What is needed » From the entries, copy each line that includes "dengan".

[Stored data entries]
▽

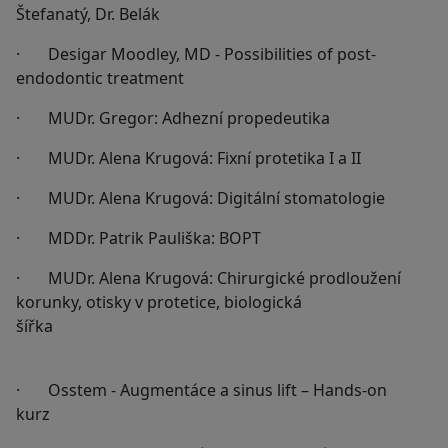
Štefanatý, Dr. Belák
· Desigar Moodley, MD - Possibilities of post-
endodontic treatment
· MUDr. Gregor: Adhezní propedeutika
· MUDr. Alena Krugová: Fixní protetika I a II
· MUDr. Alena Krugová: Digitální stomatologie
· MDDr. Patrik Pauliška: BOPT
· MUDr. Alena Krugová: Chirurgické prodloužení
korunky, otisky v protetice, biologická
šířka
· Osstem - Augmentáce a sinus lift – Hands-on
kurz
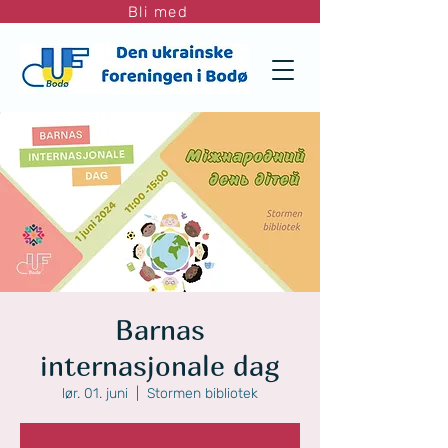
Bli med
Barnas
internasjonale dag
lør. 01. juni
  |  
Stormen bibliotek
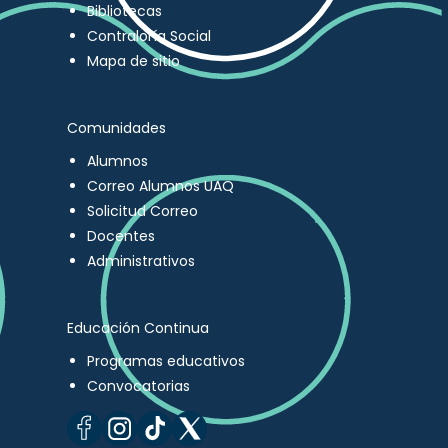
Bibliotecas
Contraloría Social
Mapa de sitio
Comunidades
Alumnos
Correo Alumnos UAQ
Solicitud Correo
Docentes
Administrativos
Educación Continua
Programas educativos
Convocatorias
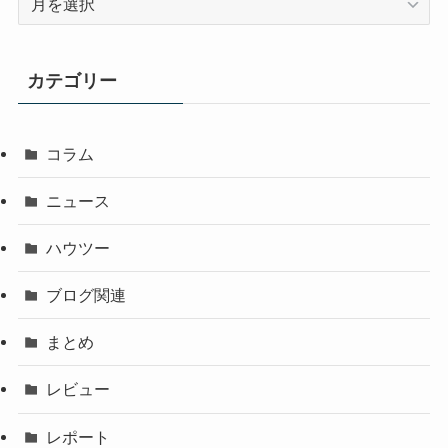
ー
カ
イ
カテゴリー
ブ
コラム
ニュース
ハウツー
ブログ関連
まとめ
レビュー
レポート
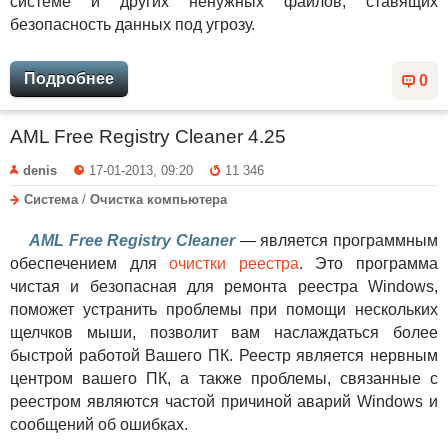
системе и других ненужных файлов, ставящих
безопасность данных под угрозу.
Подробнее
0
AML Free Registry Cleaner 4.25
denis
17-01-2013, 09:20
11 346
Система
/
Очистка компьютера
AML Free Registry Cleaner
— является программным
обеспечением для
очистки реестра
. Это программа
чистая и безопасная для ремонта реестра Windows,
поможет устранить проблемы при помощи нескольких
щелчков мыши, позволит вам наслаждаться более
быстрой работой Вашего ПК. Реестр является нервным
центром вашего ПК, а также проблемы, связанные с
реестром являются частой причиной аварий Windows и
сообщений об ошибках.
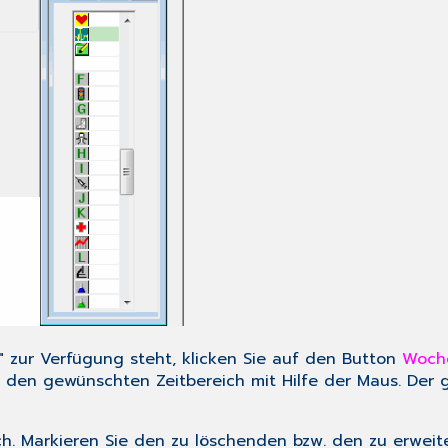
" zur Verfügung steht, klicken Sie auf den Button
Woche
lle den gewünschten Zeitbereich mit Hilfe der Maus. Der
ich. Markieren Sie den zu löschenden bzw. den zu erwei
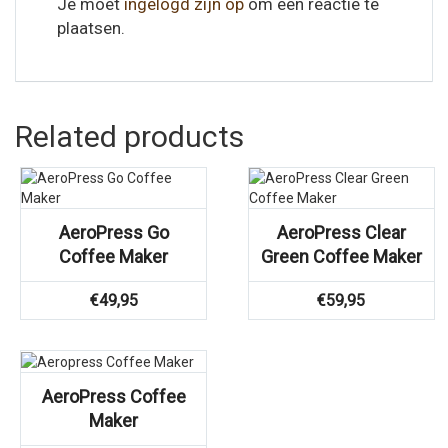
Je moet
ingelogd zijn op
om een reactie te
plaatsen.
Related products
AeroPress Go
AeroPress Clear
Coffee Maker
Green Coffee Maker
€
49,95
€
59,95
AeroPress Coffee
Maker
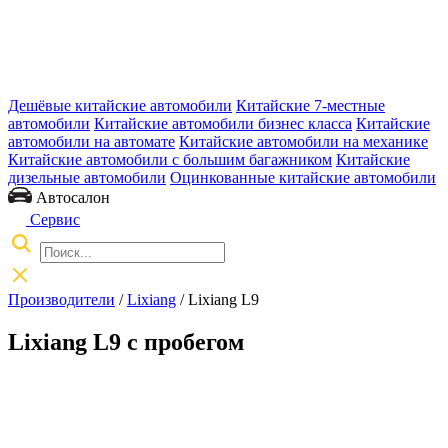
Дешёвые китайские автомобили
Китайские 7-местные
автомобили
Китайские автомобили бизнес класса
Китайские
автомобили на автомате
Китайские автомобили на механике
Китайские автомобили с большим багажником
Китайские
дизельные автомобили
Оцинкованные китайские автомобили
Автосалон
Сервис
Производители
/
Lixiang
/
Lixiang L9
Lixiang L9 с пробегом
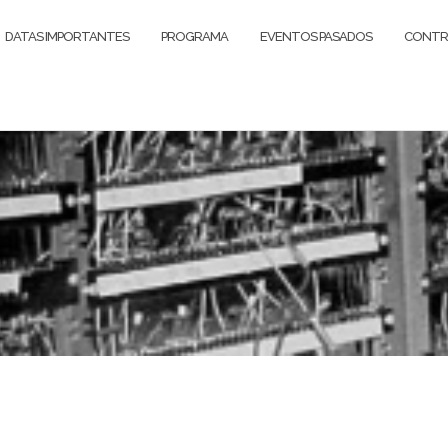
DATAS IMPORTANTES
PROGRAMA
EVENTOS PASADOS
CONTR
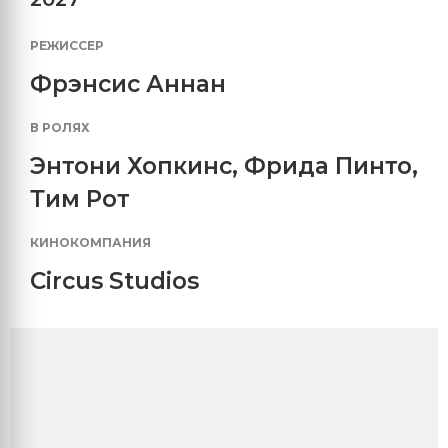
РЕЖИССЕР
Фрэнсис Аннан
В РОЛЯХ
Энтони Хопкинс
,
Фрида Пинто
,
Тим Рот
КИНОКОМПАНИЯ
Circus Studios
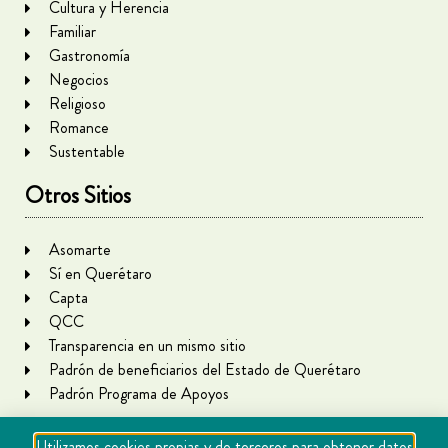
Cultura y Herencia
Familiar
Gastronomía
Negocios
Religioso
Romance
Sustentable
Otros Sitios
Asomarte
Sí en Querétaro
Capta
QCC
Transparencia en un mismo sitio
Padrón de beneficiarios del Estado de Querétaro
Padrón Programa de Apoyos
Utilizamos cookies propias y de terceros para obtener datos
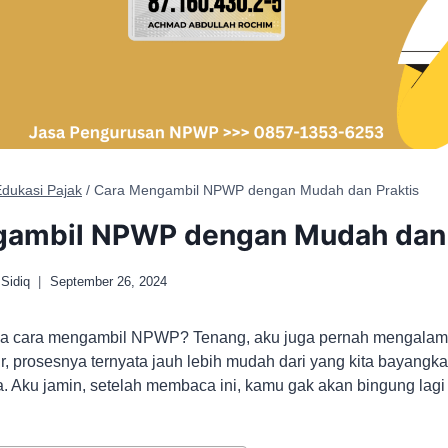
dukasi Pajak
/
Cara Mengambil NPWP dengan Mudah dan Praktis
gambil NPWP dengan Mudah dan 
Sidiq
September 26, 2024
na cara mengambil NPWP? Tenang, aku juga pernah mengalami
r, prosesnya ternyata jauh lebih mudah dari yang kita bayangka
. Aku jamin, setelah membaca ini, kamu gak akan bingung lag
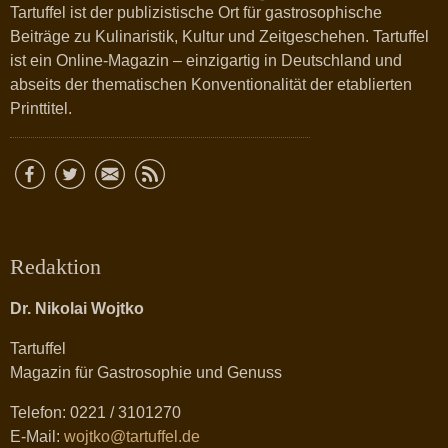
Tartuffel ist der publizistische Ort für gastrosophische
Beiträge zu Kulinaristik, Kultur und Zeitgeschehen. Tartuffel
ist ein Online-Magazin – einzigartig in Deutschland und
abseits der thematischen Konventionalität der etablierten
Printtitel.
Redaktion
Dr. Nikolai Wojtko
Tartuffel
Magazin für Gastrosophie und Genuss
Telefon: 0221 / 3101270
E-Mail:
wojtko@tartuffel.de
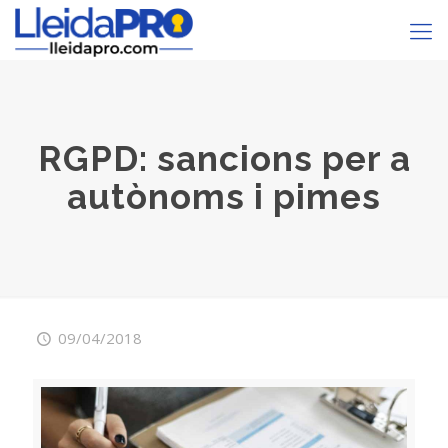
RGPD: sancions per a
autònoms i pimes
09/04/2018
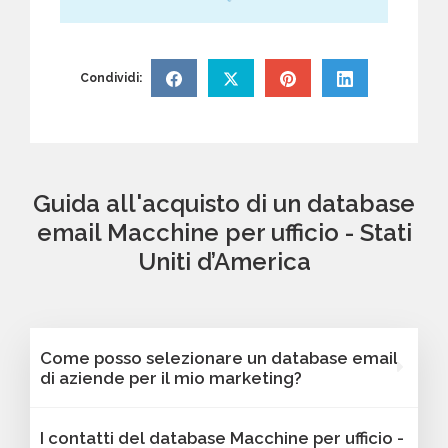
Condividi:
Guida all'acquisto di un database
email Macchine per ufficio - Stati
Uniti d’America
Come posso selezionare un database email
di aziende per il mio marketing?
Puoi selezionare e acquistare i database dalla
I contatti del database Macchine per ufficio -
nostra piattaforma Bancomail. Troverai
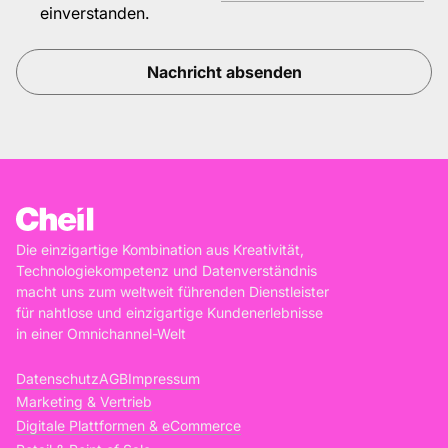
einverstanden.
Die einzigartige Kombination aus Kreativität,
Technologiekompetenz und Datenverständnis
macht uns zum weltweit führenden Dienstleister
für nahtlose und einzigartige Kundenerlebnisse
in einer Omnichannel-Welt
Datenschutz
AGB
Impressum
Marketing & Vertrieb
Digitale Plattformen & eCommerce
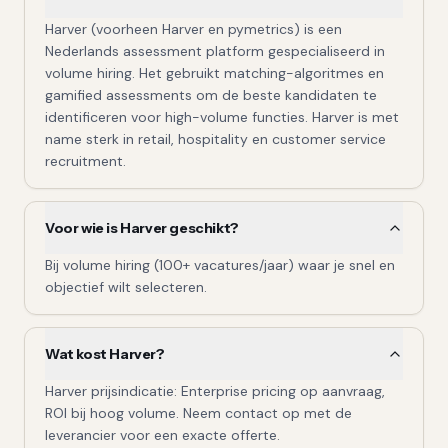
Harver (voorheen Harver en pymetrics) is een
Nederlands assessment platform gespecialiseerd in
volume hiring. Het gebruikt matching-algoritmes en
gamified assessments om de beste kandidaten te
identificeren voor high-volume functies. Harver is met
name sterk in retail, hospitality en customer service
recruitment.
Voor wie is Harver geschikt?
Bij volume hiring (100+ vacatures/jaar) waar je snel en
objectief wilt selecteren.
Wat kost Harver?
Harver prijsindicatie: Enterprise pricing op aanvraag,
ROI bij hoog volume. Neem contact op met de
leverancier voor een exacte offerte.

△

Exercise response »
Cara Mengambil NPWP dengan Mudah dan Praktis
gambil NPWP dengan Mudah dan 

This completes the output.